Today we celebrate the birthdays of German composer Johannes Brahms (1833) and Russian composer Pytor Ilyich Tchaikovsky (1840). It's also the anniversary of Ludwig van Beethoven's world premiere of his Ninth Symphony (1824).
Wow! Big day in musical history, huh?
Let's take these in order:
1824 – Beethoven's Ninth Symphony played for the first time!
Remember, Beethoven didn't take a lot of time and trouble to name his musical works. This particular symphony's actual name is Symphony No. 9 in D minor, Op. 125. This was Beethoven's final complete symphony, and it is considered one of the best-known and greatest musical compositions ever written.
Have you ever heard this bit, called Ode to Joy?
1833 – Johannes Brahms born in Germany.
Because Brahms was German, like Beethoven, many people considered him Beethoven's successor. I imagine that this made Brahms feel a little insecure—how do you live up to greatness?—and, according to Classics for Kids, he resisted writing a symphony for years because he was “afraid his work would not be as good.” Eventually he got over his fear and produced four symphonies, and Brahms is often included with Bach and Beethoven in the “Three Bs.”

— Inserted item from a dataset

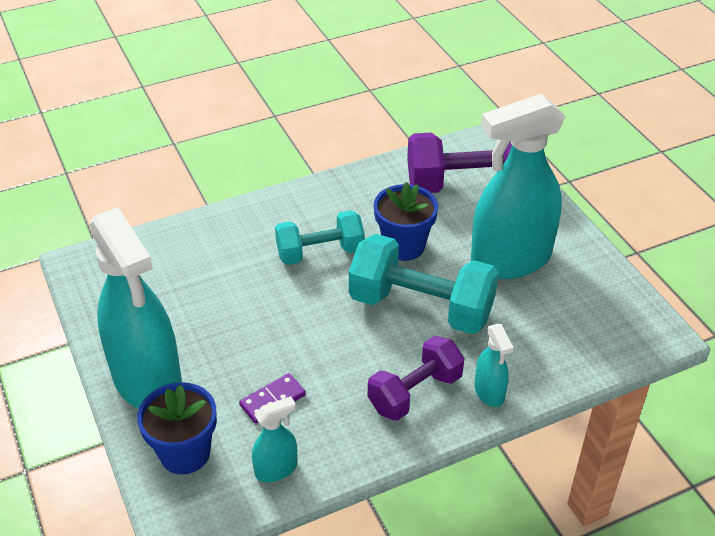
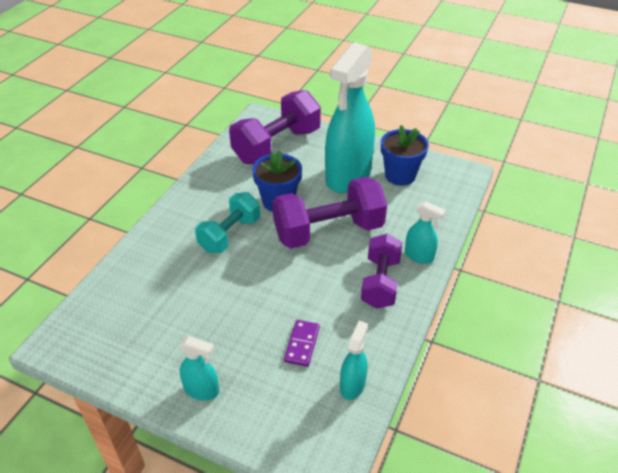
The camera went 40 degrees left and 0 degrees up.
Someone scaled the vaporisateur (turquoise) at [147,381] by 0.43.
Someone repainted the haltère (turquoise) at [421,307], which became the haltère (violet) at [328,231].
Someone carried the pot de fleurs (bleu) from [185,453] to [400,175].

You may have heard Brahms' Lullaby.
1840 – Pytor (Peter) Ilich Tchaikovsky born in Russia.
As a kid, Peter Tchaikovsky was a good musician. But his parents didn't think that was an “acceptable” profession, and they made him go to law school to prepare for a job in the civil service. He continued to study and work on music on the side. After three years in the civil service, and against his family's wishes, he quit his job and studied music full-time.
A wealthy widow became Tchaikovsky's patroness, sending him money every year so he could concentrate on composing music. She made sure that they would never meet face-to-face, but they exchanged more than a thousand letters over the course of 14 years!
You probably know Tchaikovsky's ballets The Nutcracker (which we can hear in the Disney movie Fantasia), The Sleeping Beauty (which we can hear in the Disney movie of the same name), and Swan Lake. Other super-famous pieces are the 1812 Overture (sometimes called the William Tell Overture or the Lone Ranger song) and Romeo and Juliet.